Ray nodded and watched J.R. rise and start off in the direction that the doe had fled.

“Now be ready,” J.R. called back. “I might scare her out soon as I walk over thata way.”

Ray stood quickly and lifted his rifle to his shoulder. He heard no noise aside from J.R.’s footsteps in the dry leaves and the echoing whistle of another coal train in the valley. Ray scanned the tree-line for movement. His right finger rested lightly on the safety. His left hand held steady on the forestock. If he could be the one to shoot the doe, to dress her there in the field and carry her back to town, if he could be the one, then maybe J.R. would quit acting like he was the cock of the walk. Maybe his Momma would listen to him for just one second.

From the branches above Ray’s head sounded the racket of a squirrel cutting nuts. He lost sight of his brother among the bare branches. The snowfall thickened and blurred his vision. His eyes swam fast up and down the edge of the trees, searching out the soft brown of the doe among the leaves. He gripped the rifle, butt snug against his shoulder, forestock firm in his left hand. He heard a rustle and swore he saw the flicker of a white tail. He pulled the trigger. The shot split the silence as the recoil shuddered back into his shoulder. J.R.’s twisted scream sounded out from amongst the pin oaks. Ray knew it right away but his mind raced to rewind it. To bring it back and change the one little movement of his finger.
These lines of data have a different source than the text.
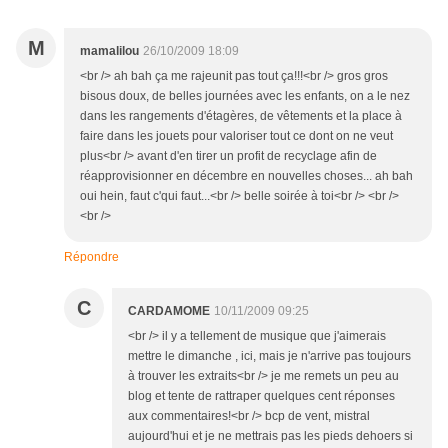
M
mamalilou
26/10/2009 18:09
<br /> ah bah ça me rajeunit pas tout ça!!!<br /> gros gros
bisous doux, de belles journées avec les enfants, on a le nez
dans les rangements d'étagères, de vêtements et la place à
faire dans les jouets pour valoriser tout ce dont on ne veut
plus<br /> avant d'en tirer un profit de recyclage afin de
réapprovisionner en décembre en nouvelles choses... ah bah
oui hein, faut c'qui faut...<br /> belle soirée à toi<br /> <br />
<br />
Répondre
C
CARDAMOME
10/11/2009 09:25
<br /> il y a tellement de musique que j'aimerais
mettre le dimanche , ici, mais je n'arrive pas toujours
à trouver les extraits<br /> je me remets un peu au
blog et tente de rattraper quelques cent réponses
aux commentaires!<br /> bcp de vent, mistral
aujourd'hui et je ne mettrais pas les pieds dehoers si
He dropped the rifle and took off across the icy field. His breath boomed loud in his ears. Snowflakes spun before him. His eyes scanned the trees. He could not find J.R. by sight and had to call out to him and follow the fading voice. He lay turned over on his side, face contorted with pain. Thick blood spilled across his chest, steaming in the snow. Ray dropped to the ground and grabbed J.R., pulled him onto his lap. His eyelids drooped and his breath came shallow. Ray tore at his jacket and the stuffing flew out. Tiny white feathers mixed with the snow and clumped in the blood. Ray pulled opened J.R.’s flannel and ripped through his white undershirt to expose the pumping bullet wound.

“No, man, no,” Ray whispered, but the snow clouds sucked up the sound and the silence rushed in.
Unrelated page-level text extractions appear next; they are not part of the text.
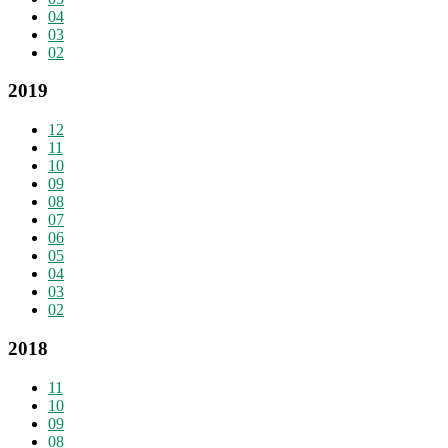
04
03
02
2019
12
11
10
09
08
07
06
05
04
03
02
2018
11
10
09
08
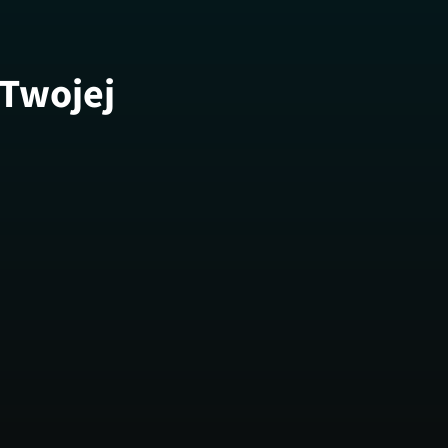
 Twojej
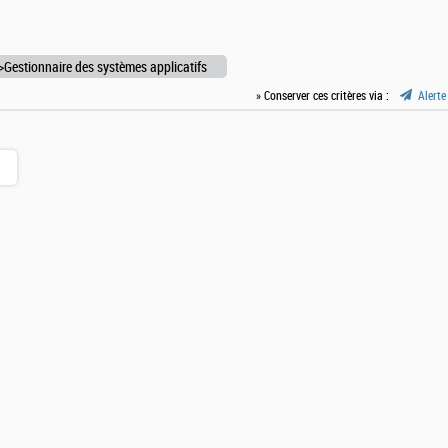
Gestionnaire des systèmes applicatifs
» Conserver ces critères via :
Alerte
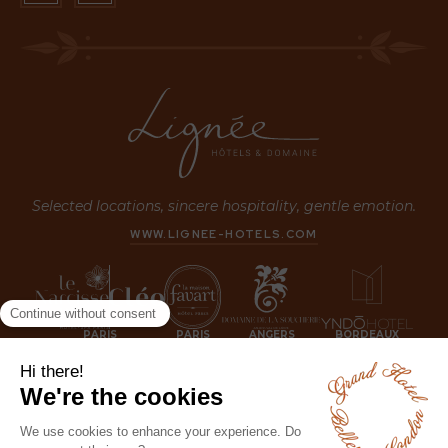
Selected locations, sincere hospitality, gentle emotion.
WWW.LIGNEE-HOTELS.COM
PARIS
PARIS
ANGERS
BORDEAUX
LONDON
Ray’s own heart sped up, pumped faster for each slowed beat of his brother’s. But the blood flowed freely. It soaked down through the layers of J.R.’s clothing and gathered in Ray’s lap in a warm, wet pool. J.R’s muscles relaxed and his empty body weighed heavy in Ray’s arms.
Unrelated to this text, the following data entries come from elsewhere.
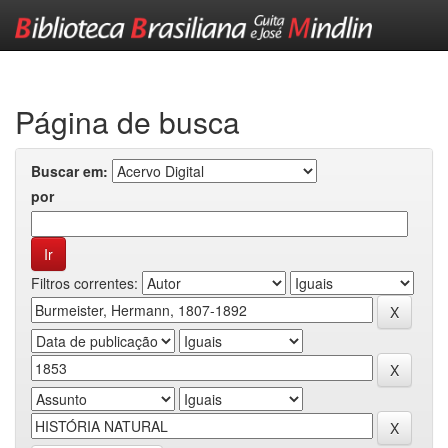
Skip
navigation
Página de busca
Buscar em:
por
Filtros correntes:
In the silence Ray could hear the almost inaudible spattering of snowflakes against the oak leaves. His terror, too big for his body, spilled out and filled the hushed forest. He sank back under the weight of his brother’s body. He pictured his mother’s face. Her eyes as they had been after his Daddy died, narrow sockets slumped above a wordless mouth.

Snow fell and gathered in the palm of J.R.’s outstretched hand. Ray struggled to stand. He grasped the awkward bulk of his brother’s body and beat back the cold quiet fear. He followed the path they had made through the cow pasture, desperate to get J.R.’s body inside. He passed the rifle and backpack half-buried in the snow and stumbled on, his toes numb in his boots. Snow sealed the line between fields and sky. A world of white. Ray bent and hefted J.R.’s body higher to block the stinging flakes. His face brushed the now thick blood which painted a streak of red across his cheek.

The going was easier in the woods where the snow did not pile as deep, but Ray’s arms ached under the weight of the body. At the edge of the yard he paused and buckled with a guttural sigh. He stared up at the dark hulk of the house. It leaned to the left and the roof hung soft with rot under the wet weight of the storm. The living room windows were crisscrossed with cracks. Ray’s fingers lost their grip and he let go. He watched as J.R.’s body slid off his lap and into the snow. The world was without sound but Ray knew that somewhere out there the doe stood watching, her giant black eyes unblinking, waiting for the danger to pass. Waiting for the winds and rains to push the house till it collapsed. Waiting for locust saplings to spring up in his momma’s kitchen and twisted oaks to climb through the window frames. Waiting till it was all undone.